La legislazione ha definito delle quantità limite in modo che un essere umano possano ingerirne modeste quantità, ma in caso di una neomamma e di un neonato dal metabolismo immaturo potrebbero comunque essere nocive.
L’OMS (Organizzazione Mondiale della Sanità) considera pericoloso per la salute umana tutti gli alimenti “tostati” ovvero che hanno subito modifiche ad alte temperature in quanto possono svilupparsi sostanze cancerogene. E’ vero infatti che durante la tostatura del caffè la cellulosa dei chicchi viene bruciata diventando una sostanza tossica.
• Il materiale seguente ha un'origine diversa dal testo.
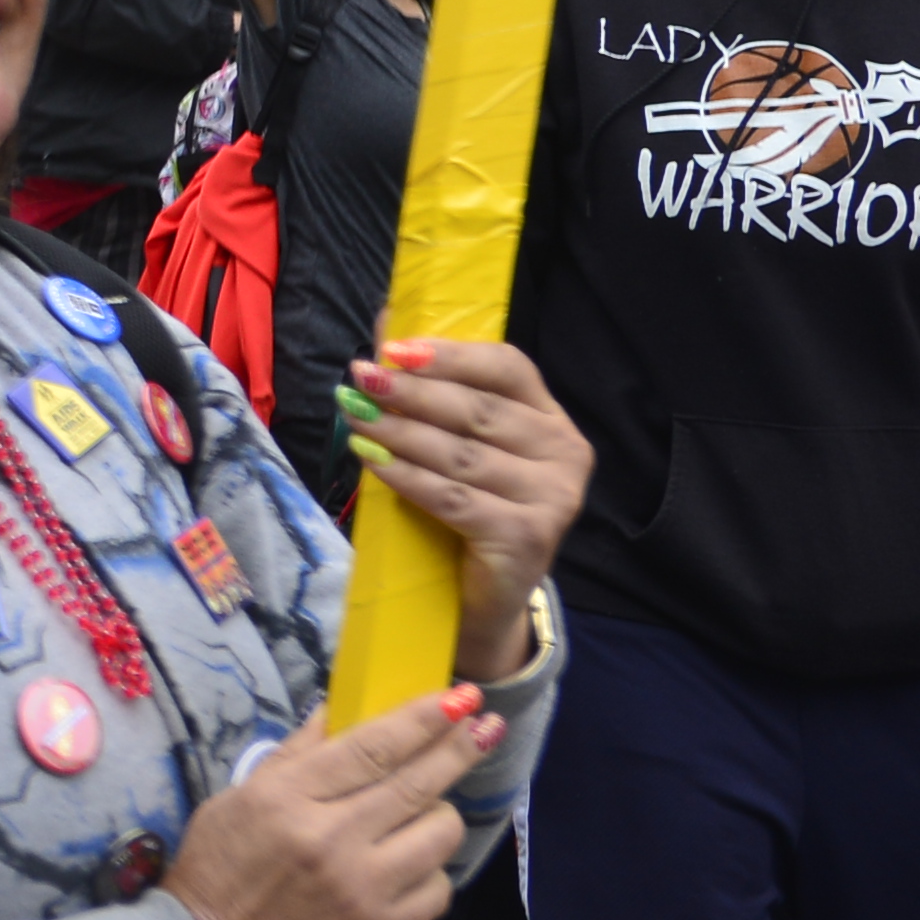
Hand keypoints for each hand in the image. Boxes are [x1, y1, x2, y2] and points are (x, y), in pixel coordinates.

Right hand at [167, 681, 506, 919]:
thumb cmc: (215, 881)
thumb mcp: (234, 804)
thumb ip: (291, 759)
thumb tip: (335, 712)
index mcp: (287, 797)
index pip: (374, 745)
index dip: (425, 717)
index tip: (461, 697)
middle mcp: (330, 837)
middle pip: (417, 781)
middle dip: (461, 746)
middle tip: (489, 724)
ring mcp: (361, 887)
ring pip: (439, 833)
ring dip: (442, 816)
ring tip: (428, 814)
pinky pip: (437, 890)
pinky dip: (430, 875)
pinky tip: (413, 870)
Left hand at [343, 337, 587, 667]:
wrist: (484, 599)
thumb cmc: (470, 509)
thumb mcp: (457, 443)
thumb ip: (432, 385)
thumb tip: (386, 319)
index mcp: (552, 420)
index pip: (509, 368)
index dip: (451, 354)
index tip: (394, 349)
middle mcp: (564, 454)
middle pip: (478, 410)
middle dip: (411, 393)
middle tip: (359, 380)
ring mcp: (553, 498)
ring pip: (461, 454)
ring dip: (400, 432)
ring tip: (355, 417)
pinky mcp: (527, 537)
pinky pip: (454, 498)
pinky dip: (407, 477)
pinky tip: (372, 461)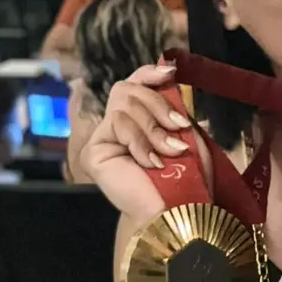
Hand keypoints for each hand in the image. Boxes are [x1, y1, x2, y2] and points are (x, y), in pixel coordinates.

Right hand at [79, 63, 207, 225]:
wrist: (180, 208)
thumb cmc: (188, 177)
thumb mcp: (185, 133)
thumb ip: (172, 106)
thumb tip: (170, 75)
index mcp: (137, 122)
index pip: (132, 85)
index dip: (147, 73)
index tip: (169, 72)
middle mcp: (116, 129)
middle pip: (127, 89)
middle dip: (158, 105)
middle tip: (177, 127)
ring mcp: (102, 140)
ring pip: (124, 106)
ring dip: (154, 129)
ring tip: (170, 152)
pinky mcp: (94, 153)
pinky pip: (117, 124)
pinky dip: (141, 142)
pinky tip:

Berne una quantità eccessiva vorrebbe dire assumere anche tutti i residui di sostanze chimiche che possono risultare anche tetarogene, con la possibilità di anomalie e ostacolando il normale sviluppo del bambino. Il rischio però si riduce fino ad annullarsi, come già detto, in caso di consumo moderato.
Una valida alternativa: il caffè d’orzo
Un surrogato del caffè è sicuramente il caffè d’orzo: i chicchi vengono macinati e liofilizzati per ottenere una polvere sottilissima della stessa consistenza della farina da sciogliere in acqua per ottenere la bevanda desiderata.
Non contiene caffeina e quindi può essere tranquillamente utilizzato come sostituto del caffè. In più non apporta alcuna caloria se non quelle dello zucchero aggiunto per dolcificare ma fornisce l’energia giusta per affrontare la giornata (ideale per una neomamma che ha sempre mille faccende da sbrigare!).
Proprio per l’assenza di caffeina l’orzo è consigliato sia in gravidanza che durante l’allattamento: ha infatti ottime proprietà galattogene favorendo così la produzione di latte materno.